8:41 am on Apr 26, 2009 (gmt 0)

WebmasterWorld Senior Member 10+ Year Member



I use a similar method to midtempo, but also run the filter through strip_tags [uk3.php.net] for additional filtering. If HTML isn`t allowed in your code it offers a pretty effective defence.

dc

idfer

6:05 pm on Apr 26, 2009 (gmt 0)

10+ Year Member



I'm curious to know how htmlentities() can be hacked. I've done a quick search on the net and also php.net and the only thing i found was a reference to a buffer overflow vulnerability (which was fixed in PHP 5.2?).

For my part, i do this:

- Validate all user input, make sure it doesn't have any strange characters for the type of value in question, make sure it's not longer than the db field size, etc.
- When i build the SQL statement, i wrap all text values with mysql_real_escape_string(), and all numeric values with intval().
- When i output values to HTML, i wrap them with htmlentities(), this is both for user input and values coming from the database.

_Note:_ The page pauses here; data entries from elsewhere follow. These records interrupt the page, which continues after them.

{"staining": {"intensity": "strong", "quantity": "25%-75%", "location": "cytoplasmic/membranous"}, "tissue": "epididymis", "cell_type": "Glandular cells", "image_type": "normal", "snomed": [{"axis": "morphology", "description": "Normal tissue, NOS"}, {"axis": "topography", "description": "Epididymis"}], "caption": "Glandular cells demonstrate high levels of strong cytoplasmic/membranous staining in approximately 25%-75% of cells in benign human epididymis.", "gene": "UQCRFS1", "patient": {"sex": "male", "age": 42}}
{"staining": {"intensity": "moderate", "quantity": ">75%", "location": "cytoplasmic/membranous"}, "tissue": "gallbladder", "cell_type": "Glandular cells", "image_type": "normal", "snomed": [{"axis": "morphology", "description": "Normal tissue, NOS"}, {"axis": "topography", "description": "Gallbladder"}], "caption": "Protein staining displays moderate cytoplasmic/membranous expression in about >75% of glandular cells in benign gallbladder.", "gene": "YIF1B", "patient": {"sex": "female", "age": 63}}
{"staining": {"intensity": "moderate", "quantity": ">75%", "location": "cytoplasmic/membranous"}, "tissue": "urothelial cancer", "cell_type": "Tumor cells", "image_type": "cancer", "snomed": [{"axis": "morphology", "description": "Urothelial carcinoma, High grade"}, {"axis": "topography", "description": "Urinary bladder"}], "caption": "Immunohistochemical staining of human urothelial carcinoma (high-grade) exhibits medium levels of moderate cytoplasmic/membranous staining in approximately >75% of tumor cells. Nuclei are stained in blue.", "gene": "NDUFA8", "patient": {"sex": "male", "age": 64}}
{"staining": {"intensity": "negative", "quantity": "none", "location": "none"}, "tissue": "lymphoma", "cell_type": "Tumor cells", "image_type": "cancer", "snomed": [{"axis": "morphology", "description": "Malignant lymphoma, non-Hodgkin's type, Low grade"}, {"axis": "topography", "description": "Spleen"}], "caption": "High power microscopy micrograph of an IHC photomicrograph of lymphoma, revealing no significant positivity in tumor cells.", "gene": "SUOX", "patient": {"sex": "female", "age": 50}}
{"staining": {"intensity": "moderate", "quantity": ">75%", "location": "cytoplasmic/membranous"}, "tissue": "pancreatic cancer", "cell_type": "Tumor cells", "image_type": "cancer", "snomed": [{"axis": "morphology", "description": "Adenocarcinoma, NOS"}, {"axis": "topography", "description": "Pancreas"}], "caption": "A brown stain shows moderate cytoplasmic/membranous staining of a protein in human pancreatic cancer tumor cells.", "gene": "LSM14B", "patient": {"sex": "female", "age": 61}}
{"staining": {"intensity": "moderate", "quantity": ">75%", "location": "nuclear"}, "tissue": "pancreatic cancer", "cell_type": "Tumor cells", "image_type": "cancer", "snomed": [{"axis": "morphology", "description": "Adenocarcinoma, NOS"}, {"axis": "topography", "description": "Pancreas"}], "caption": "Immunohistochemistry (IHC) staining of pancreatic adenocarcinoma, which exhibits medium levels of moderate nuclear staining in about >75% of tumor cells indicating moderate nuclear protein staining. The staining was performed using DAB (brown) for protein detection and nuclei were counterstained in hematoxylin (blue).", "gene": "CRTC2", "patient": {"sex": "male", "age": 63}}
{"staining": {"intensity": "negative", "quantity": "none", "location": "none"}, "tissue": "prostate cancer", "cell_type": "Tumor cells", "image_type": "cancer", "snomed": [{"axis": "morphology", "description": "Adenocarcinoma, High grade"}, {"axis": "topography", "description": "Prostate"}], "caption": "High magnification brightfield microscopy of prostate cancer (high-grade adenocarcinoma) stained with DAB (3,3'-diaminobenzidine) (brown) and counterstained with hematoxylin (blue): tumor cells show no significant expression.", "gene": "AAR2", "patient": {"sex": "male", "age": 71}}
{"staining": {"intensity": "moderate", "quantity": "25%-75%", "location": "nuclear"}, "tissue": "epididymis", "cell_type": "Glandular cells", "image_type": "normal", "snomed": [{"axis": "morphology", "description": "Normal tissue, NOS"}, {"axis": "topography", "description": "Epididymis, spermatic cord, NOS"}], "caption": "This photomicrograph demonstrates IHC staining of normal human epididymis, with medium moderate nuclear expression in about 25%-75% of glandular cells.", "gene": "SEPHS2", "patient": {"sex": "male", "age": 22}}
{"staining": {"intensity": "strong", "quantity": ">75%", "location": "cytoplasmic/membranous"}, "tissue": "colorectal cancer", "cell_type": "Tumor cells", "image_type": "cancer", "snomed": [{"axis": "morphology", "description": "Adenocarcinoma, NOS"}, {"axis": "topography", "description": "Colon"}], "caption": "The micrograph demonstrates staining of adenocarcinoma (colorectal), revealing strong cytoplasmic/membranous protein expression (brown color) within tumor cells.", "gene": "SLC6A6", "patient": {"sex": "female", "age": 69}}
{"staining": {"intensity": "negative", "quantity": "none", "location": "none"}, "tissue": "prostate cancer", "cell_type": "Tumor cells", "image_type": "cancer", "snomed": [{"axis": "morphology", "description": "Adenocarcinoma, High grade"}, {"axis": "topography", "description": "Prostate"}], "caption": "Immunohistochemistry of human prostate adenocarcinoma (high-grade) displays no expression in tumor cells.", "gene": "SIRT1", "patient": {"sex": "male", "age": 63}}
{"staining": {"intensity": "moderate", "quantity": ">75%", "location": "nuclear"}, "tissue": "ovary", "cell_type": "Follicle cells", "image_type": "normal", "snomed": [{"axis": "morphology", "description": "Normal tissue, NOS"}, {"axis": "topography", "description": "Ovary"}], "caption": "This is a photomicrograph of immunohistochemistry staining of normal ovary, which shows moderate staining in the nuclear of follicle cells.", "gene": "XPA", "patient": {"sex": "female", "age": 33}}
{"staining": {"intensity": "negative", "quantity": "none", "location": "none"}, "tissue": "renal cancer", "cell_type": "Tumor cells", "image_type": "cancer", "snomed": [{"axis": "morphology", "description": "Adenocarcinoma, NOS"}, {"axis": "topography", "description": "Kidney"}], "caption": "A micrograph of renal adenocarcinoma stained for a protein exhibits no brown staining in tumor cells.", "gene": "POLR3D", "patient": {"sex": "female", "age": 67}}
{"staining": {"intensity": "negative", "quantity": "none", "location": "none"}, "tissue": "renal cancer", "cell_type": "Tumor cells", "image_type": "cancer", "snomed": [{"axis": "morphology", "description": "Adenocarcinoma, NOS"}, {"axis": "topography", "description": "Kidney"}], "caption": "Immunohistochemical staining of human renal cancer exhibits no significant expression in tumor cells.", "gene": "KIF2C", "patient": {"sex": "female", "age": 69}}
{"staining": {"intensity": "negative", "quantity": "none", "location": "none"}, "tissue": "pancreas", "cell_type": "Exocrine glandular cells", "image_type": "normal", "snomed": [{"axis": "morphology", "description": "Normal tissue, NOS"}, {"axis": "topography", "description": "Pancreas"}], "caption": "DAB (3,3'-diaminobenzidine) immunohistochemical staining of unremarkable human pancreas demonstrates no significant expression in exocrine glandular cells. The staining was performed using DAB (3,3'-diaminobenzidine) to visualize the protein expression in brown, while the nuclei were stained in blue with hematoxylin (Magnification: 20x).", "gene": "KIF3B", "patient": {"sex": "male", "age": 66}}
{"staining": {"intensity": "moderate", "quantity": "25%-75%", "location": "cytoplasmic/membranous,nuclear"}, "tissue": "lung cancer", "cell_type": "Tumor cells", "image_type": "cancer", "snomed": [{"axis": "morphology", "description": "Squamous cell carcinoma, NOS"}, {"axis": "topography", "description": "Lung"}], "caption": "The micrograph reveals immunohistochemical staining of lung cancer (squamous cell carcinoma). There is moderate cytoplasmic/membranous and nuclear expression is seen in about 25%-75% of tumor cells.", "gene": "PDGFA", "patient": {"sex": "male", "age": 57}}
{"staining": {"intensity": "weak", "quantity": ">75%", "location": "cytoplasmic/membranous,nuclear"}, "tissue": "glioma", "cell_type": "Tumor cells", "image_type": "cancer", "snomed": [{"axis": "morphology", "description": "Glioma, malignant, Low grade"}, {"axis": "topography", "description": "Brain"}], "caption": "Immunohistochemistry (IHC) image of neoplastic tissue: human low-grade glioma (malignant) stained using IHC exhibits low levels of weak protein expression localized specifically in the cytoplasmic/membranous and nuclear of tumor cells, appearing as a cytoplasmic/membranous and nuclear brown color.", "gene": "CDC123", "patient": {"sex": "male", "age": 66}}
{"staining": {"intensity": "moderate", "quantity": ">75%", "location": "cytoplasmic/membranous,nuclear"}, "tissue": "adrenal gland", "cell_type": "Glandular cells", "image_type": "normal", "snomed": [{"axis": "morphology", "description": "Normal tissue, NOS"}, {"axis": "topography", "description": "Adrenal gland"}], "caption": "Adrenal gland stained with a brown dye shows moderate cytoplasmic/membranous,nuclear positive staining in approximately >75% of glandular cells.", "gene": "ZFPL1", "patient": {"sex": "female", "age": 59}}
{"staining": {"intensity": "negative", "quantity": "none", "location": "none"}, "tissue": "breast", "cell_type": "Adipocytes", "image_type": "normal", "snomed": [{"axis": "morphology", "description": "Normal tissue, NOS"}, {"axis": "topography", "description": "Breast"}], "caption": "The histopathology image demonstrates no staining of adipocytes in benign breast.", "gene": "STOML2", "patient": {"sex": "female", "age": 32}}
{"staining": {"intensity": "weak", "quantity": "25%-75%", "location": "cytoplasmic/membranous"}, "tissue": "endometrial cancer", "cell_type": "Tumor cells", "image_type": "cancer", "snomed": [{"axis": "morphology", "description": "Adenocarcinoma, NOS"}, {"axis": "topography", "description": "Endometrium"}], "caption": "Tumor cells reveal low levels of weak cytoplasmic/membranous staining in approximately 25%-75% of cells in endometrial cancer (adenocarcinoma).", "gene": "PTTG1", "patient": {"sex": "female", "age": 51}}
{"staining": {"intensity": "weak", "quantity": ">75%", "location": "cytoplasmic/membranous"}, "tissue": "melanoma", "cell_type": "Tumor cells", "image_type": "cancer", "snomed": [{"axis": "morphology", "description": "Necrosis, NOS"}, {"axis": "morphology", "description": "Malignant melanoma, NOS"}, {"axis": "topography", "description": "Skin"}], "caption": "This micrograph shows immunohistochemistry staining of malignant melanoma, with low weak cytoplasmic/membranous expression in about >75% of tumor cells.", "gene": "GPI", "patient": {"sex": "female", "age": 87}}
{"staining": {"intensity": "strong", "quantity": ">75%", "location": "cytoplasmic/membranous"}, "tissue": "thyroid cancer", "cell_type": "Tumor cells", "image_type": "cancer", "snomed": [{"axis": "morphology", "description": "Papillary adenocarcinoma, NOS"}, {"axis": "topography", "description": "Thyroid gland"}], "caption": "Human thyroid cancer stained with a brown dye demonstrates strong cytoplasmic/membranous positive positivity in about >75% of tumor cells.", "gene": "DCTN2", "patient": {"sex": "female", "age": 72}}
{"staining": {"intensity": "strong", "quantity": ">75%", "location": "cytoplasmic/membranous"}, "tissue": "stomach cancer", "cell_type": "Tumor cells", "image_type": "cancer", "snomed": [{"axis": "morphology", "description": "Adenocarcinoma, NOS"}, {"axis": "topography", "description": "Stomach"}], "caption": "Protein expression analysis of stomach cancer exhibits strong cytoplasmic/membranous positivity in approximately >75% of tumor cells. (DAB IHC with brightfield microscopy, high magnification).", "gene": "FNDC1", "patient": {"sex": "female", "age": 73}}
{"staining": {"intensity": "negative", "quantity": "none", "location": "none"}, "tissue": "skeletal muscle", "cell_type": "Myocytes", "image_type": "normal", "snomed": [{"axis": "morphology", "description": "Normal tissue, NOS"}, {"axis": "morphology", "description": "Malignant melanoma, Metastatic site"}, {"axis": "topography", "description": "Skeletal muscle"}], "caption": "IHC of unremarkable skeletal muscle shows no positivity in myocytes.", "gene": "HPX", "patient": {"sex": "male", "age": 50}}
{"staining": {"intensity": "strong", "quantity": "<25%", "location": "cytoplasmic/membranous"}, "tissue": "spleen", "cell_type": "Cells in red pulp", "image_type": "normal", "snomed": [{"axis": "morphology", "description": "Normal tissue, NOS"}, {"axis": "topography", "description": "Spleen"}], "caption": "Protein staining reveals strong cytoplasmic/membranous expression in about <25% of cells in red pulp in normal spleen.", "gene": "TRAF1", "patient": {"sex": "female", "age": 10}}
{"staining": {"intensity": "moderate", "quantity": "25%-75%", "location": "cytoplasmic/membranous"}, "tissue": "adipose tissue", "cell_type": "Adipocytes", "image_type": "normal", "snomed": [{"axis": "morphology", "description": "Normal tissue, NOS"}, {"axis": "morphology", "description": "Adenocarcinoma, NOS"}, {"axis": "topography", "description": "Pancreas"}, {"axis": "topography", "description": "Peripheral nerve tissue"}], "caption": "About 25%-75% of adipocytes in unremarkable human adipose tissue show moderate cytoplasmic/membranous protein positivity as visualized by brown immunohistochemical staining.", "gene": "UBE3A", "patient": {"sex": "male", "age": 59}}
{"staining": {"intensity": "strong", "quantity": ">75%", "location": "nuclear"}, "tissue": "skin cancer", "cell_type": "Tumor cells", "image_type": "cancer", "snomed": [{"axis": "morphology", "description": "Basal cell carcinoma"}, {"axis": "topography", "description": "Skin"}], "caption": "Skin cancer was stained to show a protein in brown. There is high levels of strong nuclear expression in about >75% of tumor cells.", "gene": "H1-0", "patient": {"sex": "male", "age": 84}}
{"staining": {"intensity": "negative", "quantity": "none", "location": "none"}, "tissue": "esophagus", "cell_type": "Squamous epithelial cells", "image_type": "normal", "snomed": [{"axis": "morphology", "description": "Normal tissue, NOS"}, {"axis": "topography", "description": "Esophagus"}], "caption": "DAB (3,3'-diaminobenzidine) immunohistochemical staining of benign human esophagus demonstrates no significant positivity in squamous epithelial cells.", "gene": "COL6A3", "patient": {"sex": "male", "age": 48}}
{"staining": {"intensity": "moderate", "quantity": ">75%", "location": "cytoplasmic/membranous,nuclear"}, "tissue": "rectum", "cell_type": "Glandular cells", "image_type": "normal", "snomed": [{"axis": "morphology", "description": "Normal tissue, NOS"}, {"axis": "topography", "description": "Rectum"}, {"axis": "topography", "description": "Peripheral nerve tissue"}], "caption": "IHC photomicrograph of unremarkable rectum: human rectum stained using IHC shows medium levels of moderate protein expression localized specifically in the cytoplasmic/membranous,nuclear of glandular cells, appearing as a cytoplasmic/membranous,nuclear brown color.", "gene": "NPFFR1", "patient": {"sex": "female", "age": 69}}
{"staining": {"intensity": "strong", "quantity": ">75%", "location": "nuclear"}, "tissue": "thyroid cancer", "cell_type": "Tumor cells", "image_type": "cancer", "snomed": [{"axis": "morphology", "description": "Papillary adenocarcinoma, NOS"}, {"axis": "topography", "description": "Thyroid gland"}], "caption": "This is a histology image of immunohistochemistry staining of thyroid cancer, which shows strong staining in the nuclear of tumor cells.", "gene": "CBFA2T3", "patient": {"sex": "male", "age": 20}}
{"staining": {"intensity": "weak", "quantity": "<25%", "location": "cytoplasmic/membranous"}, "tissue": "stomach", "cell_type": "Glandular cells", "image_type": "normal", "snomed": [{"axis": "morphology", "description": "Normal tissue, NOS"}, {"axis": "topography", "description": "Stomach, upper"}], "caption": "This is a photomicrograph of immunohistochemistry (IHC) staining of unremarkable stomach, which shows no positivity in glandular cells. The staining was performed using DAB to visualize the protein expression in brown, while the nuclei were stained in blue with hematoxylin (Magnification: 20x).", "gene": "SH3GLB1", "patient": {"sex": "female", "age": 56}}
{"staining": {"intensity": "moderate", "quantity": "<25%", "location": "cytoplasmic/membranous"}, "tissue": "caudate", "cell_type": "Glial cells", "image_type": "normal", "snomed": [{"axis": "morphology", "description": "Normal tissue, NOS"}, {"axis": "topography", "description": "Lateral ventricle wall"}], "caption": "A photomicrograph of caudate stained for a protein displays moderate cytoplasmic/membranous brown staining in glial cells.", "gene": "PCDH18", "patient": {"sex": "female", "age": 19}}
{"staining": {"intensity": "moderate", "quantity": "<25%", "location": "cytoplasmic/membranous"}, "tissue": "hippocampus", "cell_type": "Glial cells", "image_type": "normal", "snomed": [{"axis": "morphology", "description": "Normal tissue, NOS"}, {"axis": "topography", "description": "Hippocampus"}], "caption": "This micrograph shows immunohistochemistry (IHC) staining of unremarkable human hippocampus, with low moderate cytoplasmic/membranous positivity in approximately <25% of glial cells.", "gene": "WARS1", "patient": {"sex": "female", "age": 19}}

There's really no danger of storing HTML tags in the database without translation. It's on the output side that you have to be careful, and as long as you pass all data through htmlentities(), you should be fine. In fact, if you translate HTML special characters like < and > before storing the data in the db, you'll have to untranslate them for other types of output like csv files.